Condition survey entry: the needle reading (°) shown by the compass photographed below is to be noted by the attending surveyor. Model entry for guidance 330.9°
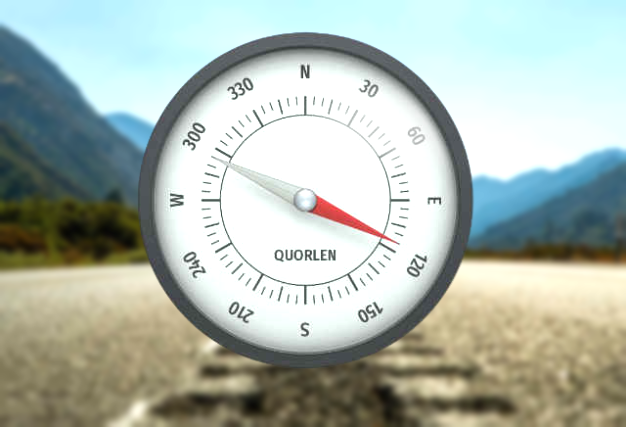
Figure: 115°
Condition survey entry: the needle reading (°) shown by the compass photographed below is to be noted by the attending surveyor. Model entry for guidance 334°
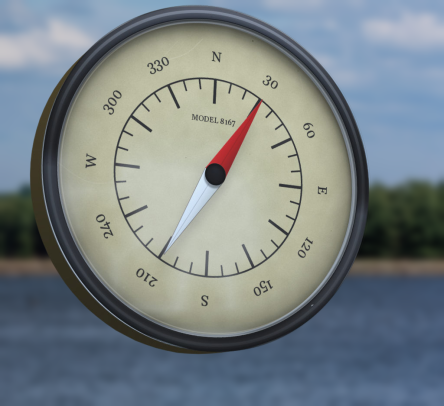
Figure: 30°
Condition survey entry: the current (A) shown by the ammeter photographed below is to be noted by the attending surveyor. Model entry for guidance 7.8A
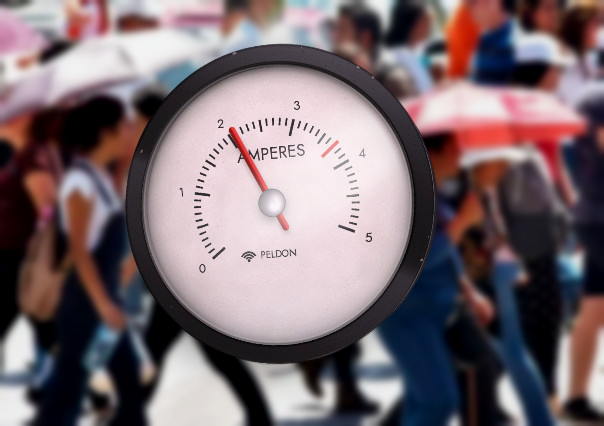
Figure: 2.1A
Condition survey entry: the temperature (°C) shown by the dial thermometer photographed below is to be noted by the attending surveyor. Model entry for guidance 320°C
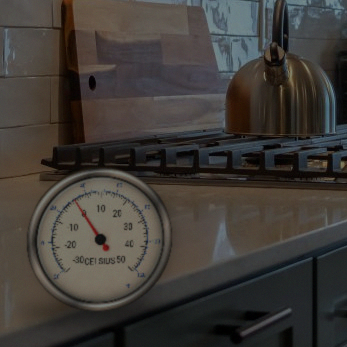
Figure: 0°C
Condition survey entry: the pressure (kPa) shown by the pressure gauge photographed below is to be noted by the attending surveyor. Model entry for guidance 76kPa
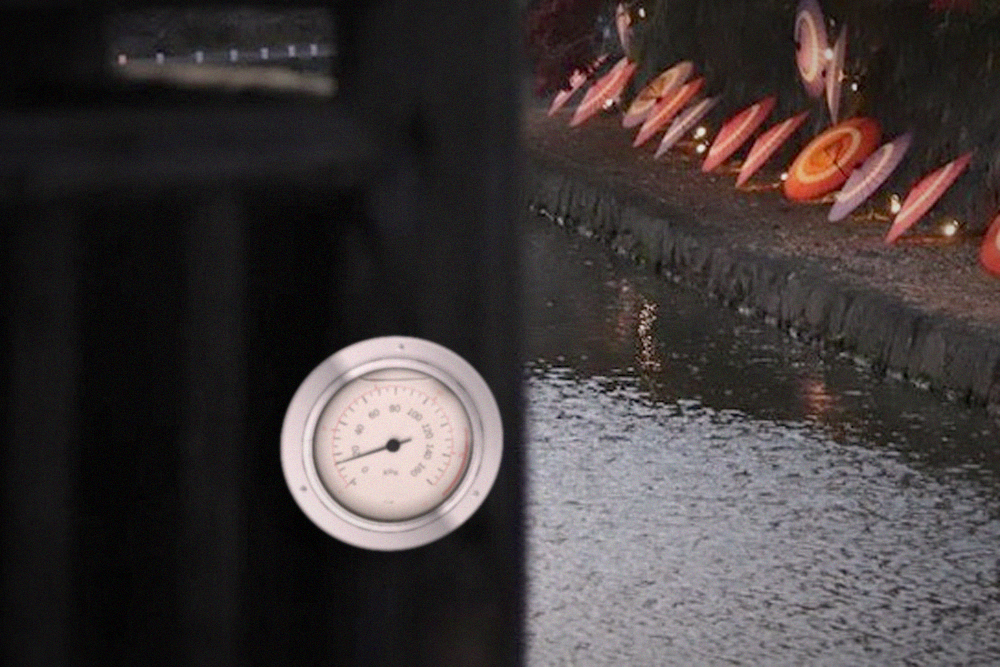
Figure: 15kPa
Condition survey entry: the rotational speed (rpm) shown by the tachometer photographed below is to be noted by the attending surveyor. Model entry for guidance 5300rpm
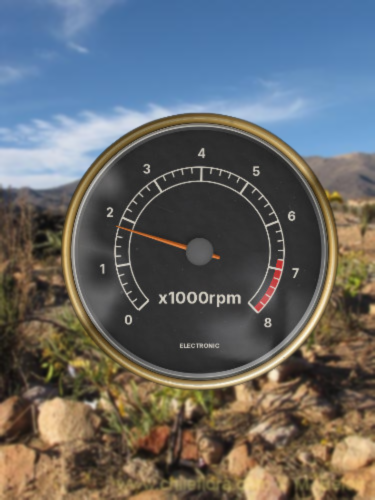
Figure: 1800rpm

→ Exercise directions: Copy all of the records above verbatim, omitting the pictures.

→ Exercise output:
Condition survey entry: the needle reading (°) shown by the compass photographed below is to be noted by the attending surveyor. Model entry for guidance 330.9°
Figure: 115°
Condition survey entry: the needle reading (°) shown by the compass photographed below is to be noted by the attending surveyor. Model entry for guidance 334°
Figure: 30°
Condition survey entry: the current (A) shown by the ammeter photographed below is to be noted by the attending surveyor. Model entry for guidance 7.8A
Figure: 2.1A
Condition survey entry: the temperature (°C) shown by the dial thermometer photographed below is to be noted by the attending surveyor. Model entry for guidance 320°C
Figure: 0°C
Condition survey entry: the pressure (kPa) shown by the pressure gauge photographed below is to be noted by the attending surveyor. Model entry for guidance 76kPa
Figure: 15kPa
Condition survey entry: the rotational speed (rpm) shown by the tachometer photographed below is to be noted by the attending surveyor. Model entry for guidance 5300rpm
Figure: 1800rpm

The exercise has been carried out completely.